According to Moradi et al. (36), the P53 level increased significantly in asthenospermic samples. The present study results demonstrated that the P53 and SPATA18 gene expression levels increased and decreased in the asthenospermic samples, respectively. However, in their study the ROS level in sperm samples and the activity of thioredoxin reductase (TrxR) and identified sperm DNA fragmentation were assessed by using TUNEL assay, while the SDFA kit was used in the present study to assess the DNA fragmentation level.

Ghandehari-Alavijeh et al. (37) provided a model in which hypoxia markers such as P53 were significant in infertile males due to asthenospermia compared to fertile ones. Moreover, its high expression, such as P53, led to apoptosis, which is in line with the present study results showing that P53 in the asthenospermic samples was high and directed sperm cells toward apoptosis. However, GhandehariAlavijeh et al. (37) assessed reactive oxygen species (ROC) in sperm cells, while the SDFA kit was used in the present study to evaluate the DNA fragmentation level.

Furthermore, considering the data obtained by comparing the sperms without and with DNA fragmentation, the P53 and SPATA18 expression levels decreased and increased, respectively, although the difference was insignificant.

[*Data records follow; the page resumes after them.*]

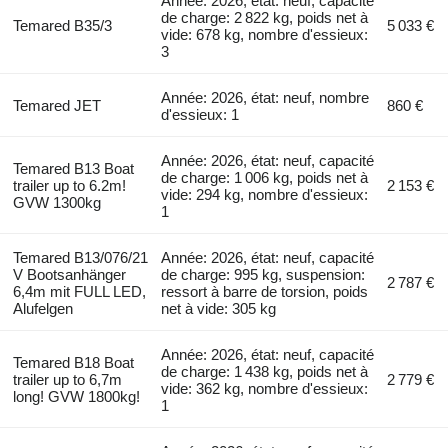
Année: 2026, état: neuf, capacité
de charge: 2 822 kg, poids net à
Temared B35/3
5 033 €
vide: 678 kg, nombre d'essieux:
3
Année: 2026, état: neuf, nombre
Temared JET
860 €
d'essieux: 1
Année: 2026, état: neuf, capacité
Temared B13 Boat
de charge: 1 006 kg, poids net à
trailer up to 6.2m!
2 153 €
vide: 294 kg, nombre d'essieux:
GVW 1300kg
1
Temared B13/076/21
Année: 2026, état: neuf, capacité
V Bootsanhänger
de charge: 995 kg, suspension:
2 787 €
6,4m mit FULL LED,
ressort à barre de torsion, poids
Alufelgen
net à vide: 305 kg
Année: 2026, état: neuf, capacité
Temared B18 Boat
de charge: 1 438 kg, poids net à
trailer up to 6,7m
2 779 €
vide: 362 kg, nombre d'essieux:
long! GVW 1800kg!
1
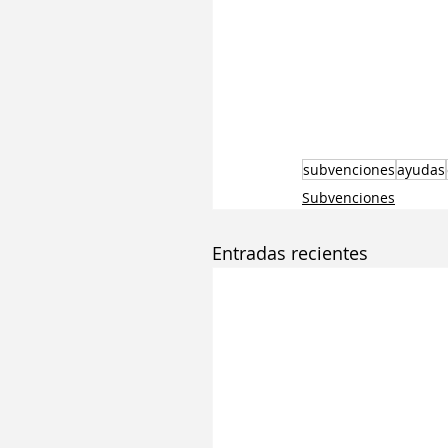
subvenciones
ayudas
Subvenciones
Entradas recientes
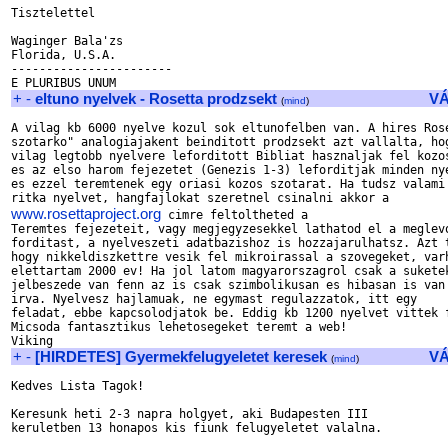
Tisztelettel

Waginger Bala'zs

Florida, U.S.A.

-----------------------

+
-
eltuno nyelvek - Rosetta prodzsekt
V
(
mind
)
A vilag kb 6000 nyelve kozul sok eltunofelben van. A hires Rose
szotarko" analogiajakent beinditott prodzsekt azt vallalta, hog
vilag legtobb nyelvere leforditott Bibliat hasznaljak fel kozos
es az elso harom fejezetet (Genezis 1-3) leforditjak minden nye
es ezzel teremtenek egy oriasi kozos szotarat. Ha tudsz valami

www.rosettaproject.org
 cimre feltoltheted a

Teremtes fejezeteit, vagy megjegyzesekkel lathatod el a meglevo
forditast, a nyelveszeti adatbazishoz is hozzajarulhatsz. Azt t
hogy nikkeldiszkettre vesik fel mikroirassal a szovegeket, varh
elettartam 2000 ev! Ha jol latom magyarorszagrol csak a suketek
jelbeszede van fenn az is csak szimbolikusan es hibasan is van

irva. Nyelvesz hajlamuak, ne egymast regulazzatok, itt egy

feladat, ebbe kapcsolodjatok be. Eddig kb 1200 nyelvet vittek f
Micsoda fantasztikus lehetosegeket teremt a web!

+
-
[HIRDETES] Gyermekfelugyeletet keresek
V
(
mind
)
Kedves Lista Tagok!

Keresunk heti 2-3 napra holgyet, aki Budapesten III

keruletben 13 honapos kis fiunk felugyeletet valalna.
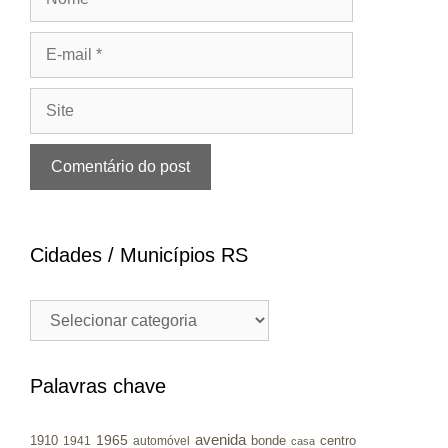
E-
mail
Site
Cidades / Municípios RS
Cidades
/
Municípios
RS
Palavras chave
avenida
1965
1910
bonde
centro
1941
automóvel
casa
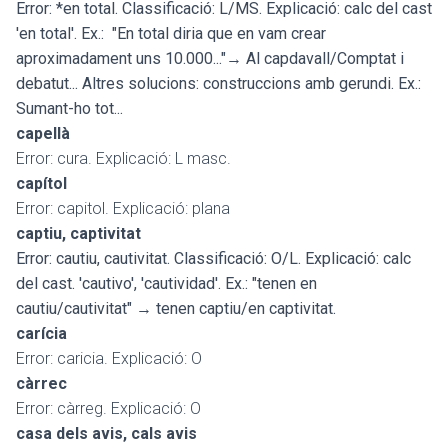
Error: *en total. Classificació: L/MS. Explicació: calc del cast
'en total'. Ex.: "En total diria que en vam crear
aproximadament uns 10.000..."→ Al capdavall/Comptat i
debatut... Altres solucions: construccions amb gerundi. Ex.:
Sumant-ho tot...
capellà
Error: cura. Explicació: L masc.
capítol
Error: capitol. Explicació: plana
captiu, captivitat
Error: cautiu, cautivitat. Classificació: O/L. Explicació: calc
del cast. 'cautivo', 'cautividad'. Ex.: "tenen en
cautiu/cautivitat" → tenen captiu/en captivitat.
carícia
Error: caricia. Explicació: O
càrrec
Error: càrreg. Explicació: O
casa dels avis, cals avis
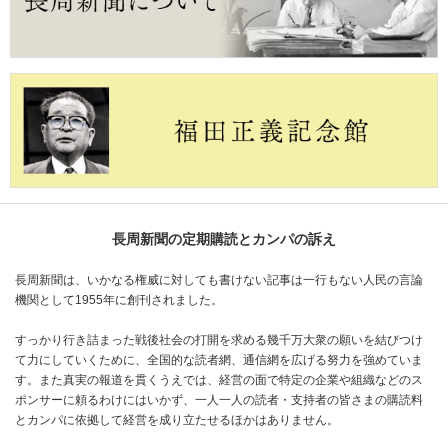
長周新聞の定期購読とカンパの訴え
長周新聞は、いかなる権威に対しても書けない記事は一行もない人民の言論
機関として1955年に創刊されました。
すっかり行き詰まった戦後社会の打開を求める幾千万大衆の願いを結びつけ
て力にしていくために、全国的な読者網、通信網を広げる努力を強めていま
す。また真実の報道を貫くうえでは、経営の面で特定の企業や組織などのス
ポンサーに頼るわけにはいかず、一人一人の読者・支持者の皆さまの購読料
とカンパに依拠して経営を成り立たせるほかはありません。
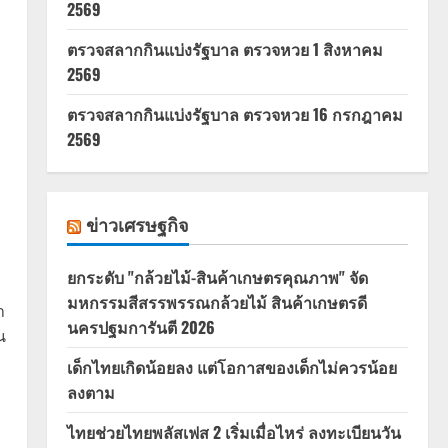
2569
ตรวจสลากกินแบ่งรัฐบาล ตรวจหวย 1 สิงหาคม
2569
ตรวจสลากกินแบ่งรัฐบาล ตรวจหวย 16 กรกฎาคม
2569
ข่าวเศรษฐกิจ
ยกระดับ "กล้วยไม้-สินค้าเกษตรคุณภาพ" จัด
มหกรรมสีสรรพรรณกล้วยไม้ สินค้าเกษตรดี
า
นครปฐมการันตี 2026
น
เด็กไทยเกิดน้อยลง แต่โอกาสของเด็กไม่ควรน้อย
ลงตาม
ไทยช่วยไทยพลัสเฟส 2 เริ่มเมื่อไหร่ ลงทะเบียนวัน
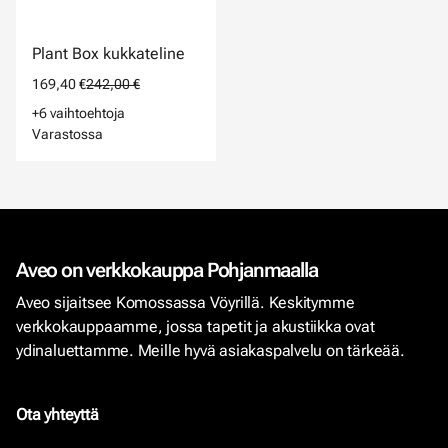
Plant Box kukkateline
169,40 €
242,00 €
+6 vaihtoehtoja
Varastossa
Aveo on verkkokauppa Pohjanmaalla
Aveo sijaitsee Komossassa Vöyrillä. Keskitymme
verkkokauppaamme, jossa tapetit ja akustiikka ovat
ydinaluettamme. Meille hyvä asiakaspalvelu on tärkeää.
Ota yhteyttä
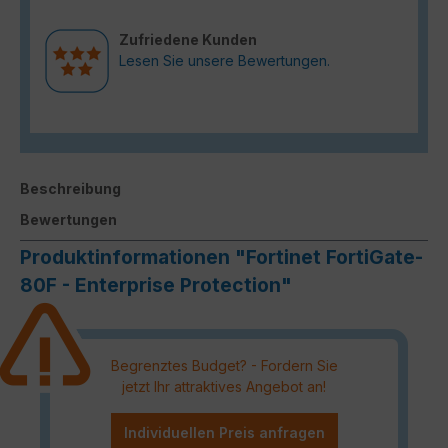
Zufriedene Kunden
Lesen Sie unsere Bewertungen.
Beschreibung
Bewertungen
Produktinformationen "Fortinet FortiGate-
80F - Enterprise Protection"
Begrenztes Budget? - Fordern Sie
jetzt Ihr attraktives Angebot an!
Individuellen Preis anfragen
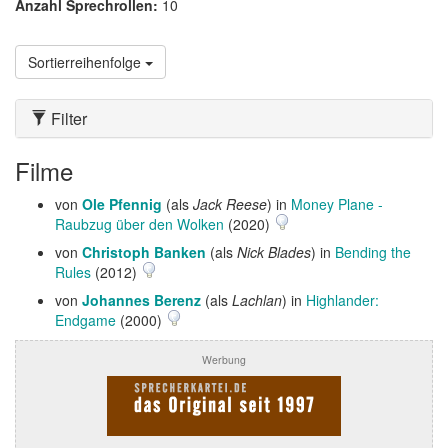
Anzahl Sprechrollen:
10
Sortierreihenfolge
Filter
Filme
von
Ole Pfennig
(als
Jack Reese
) in
Money Plane -
Raubzug über den Wolken
(2020)
von
Christoph Banken
(als
Nick Blades
) in
Bending the
Rules
(2012)
von
Johannes Berenz
(als
Lachlan
) in
Highlander:
Endgame
(2000)
Werbung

Belloc et al. (39) reported that the decomposed fragmented sperm DNA level was more in males with asthenospermia (sperm motility defect) than in males with oligozoospermia or teratozoospermia, which is related to motility. Thus, their motility was low, and consequently, their P53 and SPATA18 gene expression levels increased and decreased, respectively.

Conclusion

Based on the results, low motility hinders sperm motility and P53 prevents SPATA18 from activation and directs cell toward DNA breaking by increasing its expression, which is considered the apoptosis background. Accordingly, SPATA18 inactivation and increased P53 expression during infertility can probably intensify the condition. In other words, the motility level is directly and inversely related to SPATA18 and P53 expression, respectively. Thus, lower motility leads to increased and decreased P53 and SPATA18 gene expression, respectively. The viability and motility of sperm samples can be found using the gene expression panel of sperms in the future.